Apparently, activists should only seek asylum from countries with pristine human rights records, whichever countries those might be: a newly concocted standard that was conspicuously missing during the saga of blind Chinese human rights activist Chen Guangcheng at the US embassy; I don’t recall any western media outlets accusing Guangcheng of hypocrisy for seeking refuge from a country that indefinitely imprisons people with no charges, attacked Iraq, assassinates its own citizens with no due process on the secret orders of the president, bombs funerals and rescuers in Pakistan, uses extreme force and mass arrests to try to obliterate the peaceful Occupy protest movement, wages an unprecedented war on whistleblowers, prosecutes its Muslim citizens for posting YouTube videos critical of US foreign policy, embraces and arms the world’s most oppressive regimes, and imprisoned Muslim journalists for years at Guantánamo and elsewhere with no charges of any kind.

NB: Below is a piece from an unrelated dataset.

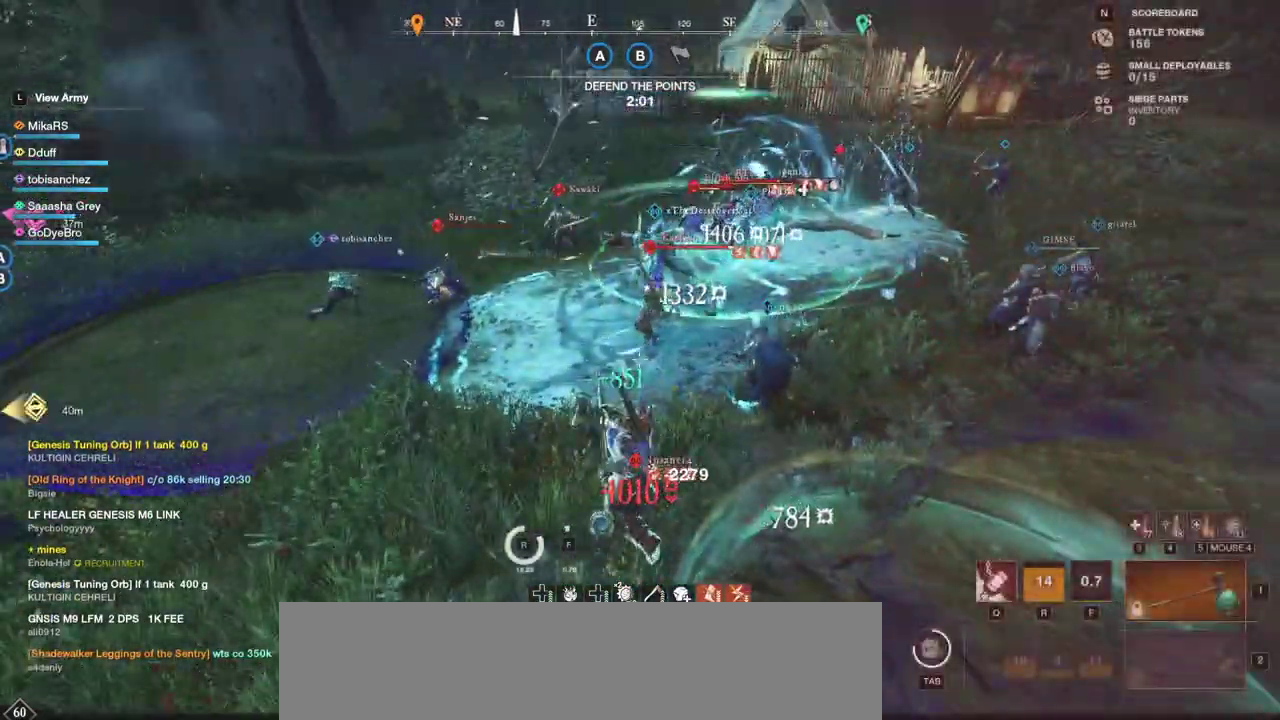
{"keys": ["a", "w"], "mouse": [], "events": [[100, "q", "up"], [150, "q", "down"], [267, "q", "up"], [367, "a", "down"]]}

It may, however, be overstating the case to say that Ecuador has a “starkly dreadful and illiberal record on freedom of expression.” The assertion derives from a lazy reliance on cherrypicked NGO reports. Reporters Without Borders is an NGO. NGOs are a typical go-to source for suspicion-free ammunition against the whipping boy of the week, for writers who don’t know the first thing about Ecuador. RSF’s principal claim to prominence is its annual Press Freedoms Index – a methodologically bankrupt study ranking the countries of the world on their relative press freedoms, based on subjective assessment surveys filled out by small pools of handchosen RSF correspondents in each country. It is approximately as objective a measure of comparitive press freedoms as Channel Four is a measure of the world’s “funniest” comedians.

RSF is not without controversy as to its funding structure and organizational biases, with some of its main donors drawn from the Cuban ex-pat community. It does not have a great track record of impartiality on nominally socialist Latin American states. More discerning researchers will have already determined that the so-called “media crackdown” in Ecuador is the result of the introduction of a strong UK-style media regulation regime in Ecuador – where regulatory decisions on the use of spectrum have remained unenforced for years. In the UK, pirate radio stations are routinely raided by the police, and shut down. There it is called “regulation.” When a now twice reelected, popular-by-supermajority Latin American socialist government does it, it is “starkly dreadful and illiberal.” OFCOM’s banishment of Press TV – at a time when the US-UK axis is stoking hostility towards Iran – has been quickly forgotten.

The most likely response to the above will be scorn and dismissal from David Allen Green. At this point, however, the ‘zombie facts’ have overrun the compound.